A well-known Yucatan specialty is papatzul, which means “food of the lords”. It is tortillas rolled into tacos stuffed with shredded pork or hard boiled eggs and served with two sauces, one made principally of ground, toasted marrow seeds and the other made with tomatoes. The tacos are then glazed with clear green oil pressed from the marrow seeds.

Panuchos are another agreeable specialty of Yucatan. They are small tortillas stuffed with mashed beans or chopped meat, and covered with a special spicy sauce. The stuffing operation is a delicate one. It is a special skill lifting the thin skin that forms when a tortilla is cooked, and the women who do it are not eager, or perhaps not able, to explain how they accomplish this feat.

Many meat or fowl dishes in Yucatan are called pibil to show that they are steamed in a pit, pib in Maya. In some case cooking is actually done in a laborious way, but often pollo pibil (steamed chicken, Yucatan style) is steamed for hours in a covered pot, which gives much the same effect. The chickens are cut up and the pieces marinated for 24 hours in a sauce that contains achiote (annatto), the red orange spice and coloring that is so dear to the Yucatec. Then they are folded like tamales in banana leaves and steamed till, they are tender. Opening one of these packaging is a delight. The banana leaf is pulled apart with two forks and a wonderfully fragrant steam arises. The chicken pibil inside has a pungent flavour and a bright red colour that no one would expect.

For the adventurous traveler, Mexico offers many such tempting foods yet tourists who hear about the strange and the delicious dishes of many local cuisines usually make no attempt to taste them. The expensive tourist hotels, which look so hygienic and seem to be impersonally modern, serve mostly international food with perhaps a few standard Mexican dishes , carefully watered down to suit the palates of the most of the timid guests. Tourists might be tempted to eat in purely Mexican restaurants, many of which look marvelous, but they heard terrible traveler’s tales about compatriots who have died after drinking unbottled water, or even after a single bite of a septic taco.

Modern medicine has worked an enormous change in what a tourist should or should not eat that gives the lie to these tales of woe. Mexican standards of sanitation are certainly well below those of most parts of Europe, but immunization wards off the worst disease. Typhoid, which is carried by food and water, and other gastric infections are not as terrifying as they were before antibiotics were developed. And the worst of all – Malaria, :Yellow fever and Typhus – have nothing to do with eating.

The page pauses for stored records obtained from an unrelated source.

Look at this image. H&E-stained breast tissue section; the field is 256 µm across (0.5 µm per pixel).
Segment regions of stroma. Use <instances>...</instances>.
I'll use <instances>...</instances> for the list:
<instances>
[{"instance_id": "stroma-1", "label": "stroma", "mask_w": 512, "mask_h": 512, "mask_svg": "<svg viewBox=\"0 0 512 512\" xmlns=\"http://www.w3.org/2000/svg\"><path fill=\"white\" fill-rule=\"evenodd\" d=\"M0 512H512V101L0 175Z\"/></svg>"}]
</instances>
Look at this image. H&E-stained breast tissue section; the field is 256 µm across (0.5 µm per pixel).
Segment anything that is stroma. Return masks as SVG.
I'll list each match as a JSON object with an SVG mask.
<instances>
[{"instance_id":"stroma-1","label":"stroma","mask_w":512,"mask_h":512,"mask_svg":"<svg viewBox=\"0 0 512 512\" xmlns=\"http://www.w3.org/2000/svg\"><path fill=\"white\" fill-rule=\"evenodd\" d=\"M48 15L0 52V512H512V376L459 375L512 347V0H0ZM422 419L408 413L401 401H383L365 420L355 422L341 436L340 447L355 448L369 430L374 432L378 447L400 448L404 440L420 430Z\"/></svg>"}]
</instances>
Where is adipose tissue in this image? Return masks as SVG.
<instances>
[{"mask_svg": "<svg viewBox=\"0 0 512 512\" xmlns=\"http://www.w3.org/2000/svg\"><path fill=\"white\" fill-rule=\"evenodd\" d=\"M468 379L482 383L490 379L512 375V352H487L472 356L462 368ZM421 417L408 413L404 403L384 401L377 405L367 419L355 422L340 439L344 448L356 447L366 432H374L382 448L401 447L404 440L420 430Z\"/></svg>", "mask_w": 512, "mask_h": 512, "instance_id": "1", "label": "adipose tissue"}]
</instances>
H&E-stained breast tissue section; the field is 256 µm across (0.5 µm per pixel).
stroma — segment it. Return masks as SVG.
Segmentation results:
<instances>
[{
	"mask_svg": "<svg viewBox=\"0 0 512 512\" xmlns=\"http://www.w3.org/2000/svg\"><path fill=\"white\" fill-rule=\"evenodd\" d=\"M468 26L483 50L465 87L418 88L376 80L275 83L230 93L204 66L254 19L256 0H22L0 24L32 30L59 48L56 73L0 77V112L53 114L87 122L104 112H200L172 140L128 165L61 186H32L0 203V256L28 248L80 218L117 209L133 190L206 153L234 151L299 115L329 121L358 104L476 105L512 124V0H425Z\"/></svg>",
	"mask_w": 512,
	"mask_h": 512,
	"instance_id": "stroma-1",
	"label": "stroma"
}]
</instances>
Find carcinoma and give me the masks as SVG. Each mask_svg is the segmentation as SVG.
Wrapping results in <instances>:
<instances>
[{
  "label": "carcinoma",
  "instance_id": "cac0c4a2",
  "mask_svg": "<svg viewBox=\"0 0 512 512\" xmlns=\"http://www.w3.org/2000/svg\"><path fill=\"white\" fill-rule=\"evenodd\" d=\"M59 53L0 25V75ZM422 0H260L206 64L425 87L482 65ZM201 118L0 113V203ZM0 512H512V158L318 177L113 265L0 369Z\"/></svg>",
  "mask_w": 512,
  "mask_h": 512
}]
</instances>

Many foreigners who visit Mexico suffer from diarrhea, sometimes called “Montezuma’s revenge”. It generally goes away of its own accord, but there is no reason to let it spoil a holiday for even a short time. A few doses of Enterovioform usually restore peace and calm to the intestinal tract. In most of the cases upset is not caused by the dangerous germs but merely by exhaustion or change of routine or climate. Mexicans and other Latin Americans frequently suffer from the self-same affliction when they come to Europe.

The best policy when exploring strange Mexican foods off the sheltered tourist track is simply to use elementary caution and a reasonable amount of common sense. Then stop worrying. Both Mexico and the other countries of Latin America have an endless variety of unusual but wonderful dishes waiting to be tasted.